* SELECTED EXTRACT
§ §

I'm entirely overwhlemed with life... I've got a piece of shit truck, I have no money to afford anything, apparently I'm some bad influence that will ruin anyone, according to everyone else the way i'm living isn't the right way at all... but like what the fuck? I can only do so much myself... I'm NOT 18. I still need that signiture to buy myself a new car, I NEVER asked you to throw up some money... I'll fucking pay for it. I can hold my own. And shit, am i not fucking good enough? Like why wouldnt you want your kid to turn out like me? I work hard for everything i have. Since I was fucking 13 I've been helping take care of the family, cooking, cleaning, gettin people up for work and school.. Like shit, I think I'm a fine example. I'm the perfect rolemodle. I'm not some drug addict popping pills or shooting up. A couple beers here and there and a joint or two isn't gonna kill anyone. And who are you to say i'm a bad example? What the fuck were you doing when i was growing up.. Shit Im done and grown now... theres no goin back now. I'm only gonna keep gettin older. And guess what I'm makin my own.. I thought I was doing it all good.. but appartently I can't live to your standards.. but ya know I've got a highschool drop out and than another parent who had to go to 5 years of highschool. I'm finishing my shit on time, and I'm still holding my own with working!

§ §

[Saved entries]
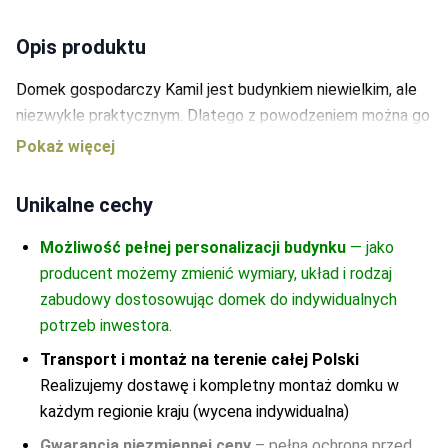
Mahoń
-
0
Dąb ciemny
-
0
Opis produktu
Cedr
-
0
Palisander Średni
-
0
Domek gospodarczy Kamil jest budynkiem niewielkim, ale
Dąb
-
0
niezwykle praktycznym. Dlatego z powodzeniem można go
wykorzystać na działce ogrodowej lub postawić obok
domu. Z całą pewnością zmieści najpotrzebniejsze
narzędzia i sprzęty. Ponieważ domek gospodarczy
Unikalne cechy
powinien spełniać podstawowe normy bezpieczeństwa,
budynek Kamil ma drzwi jednoskrzydłowe, zamykane na
Możliwość pełnej personalizacji budynku
— jako
zamek patentowy. Jest też wyposażony w niewielkie okno
producent możemy zmienić wymiary, układ i rodzaj
z nietłukącą się plexi. Co najważniejsze, jego konstrukcja
zabudowy dostosowując domek do indywidualnych
umożliwia zmianę położenia zarówno drzwi, jak i okien.
potrzeb inwestora.
Całość można też łatwo przemalować, dostosowując
Transport i montaż na terenie całej Polski
budynek do otoczenia. Ponadto domek gospodarczy Kamil
Realizujemy dostawę i kompletny montaż domku w
jest zabezpieczony przed działaniem warunków
każdym regionie kraju (wycena indywidualna)
pogodowych i prócz krycia dachu gontem o przedłużonej
Gwarancja niezmiennej ceny
– pełna ochrona przed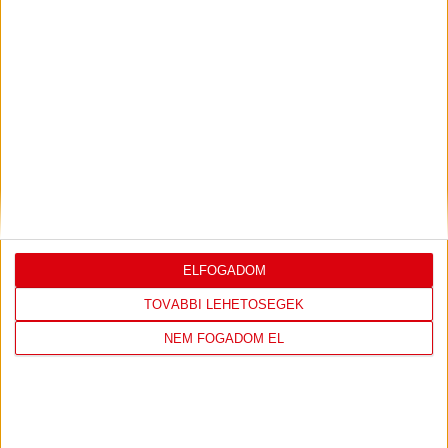
SAJTÓTÁJÉKOZTATÓ
ÚJPEST FC-DVSC 4-2,
:
GERT REMMEL ÉRTÉKELÉSE
2026.08.03.
Bővebben →
DÉNES VILMOS
MEGTISZTELTETÉS, HOGY
:
ILYEN SZURKOLÓK ELŐTT LÉPHETEK PÁLYÁRA
2026.07.31.
Bővebben →
ELFOGADOM
TOVÁBBI LEHETŐSÉGEK
PJUNYIK JEREVÁN-DVSC
TOVÁBBJUTÁS A
:
NEM FOGADOM EL
KONFERENCIA LIGÁBAN
Bővebben →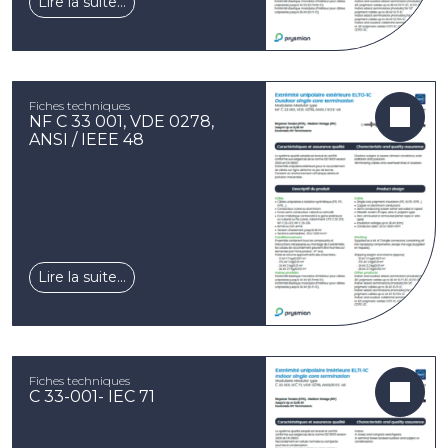
Lire la suite…
Fiches techniques
NF C 33 001, VDE 0278,
ANSI / IEEE 48
Lire la suite…
Fiches techniques
C 33-001- IEC 71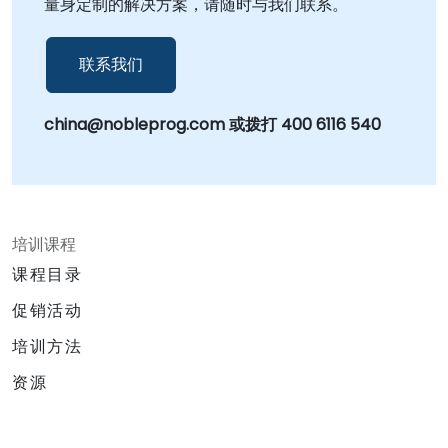
量身定制的解决方案，请随时与我们联系。
联系我们
china@nobleprog.com 或拨打 400 6116 540
培训课程
课程目录
促销活动
培训方法
资源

§ §

Answer the following questions about the passage on feeling overwhelmed with life, numbering each answer to match its question.
1. What kind of vehicle does the writer currently have?
2. Since what age has the writer been helping take care of the family?
3. How many years of high school did one of the parents have to go to?

1. A truck
2. Since age 13
3. Five years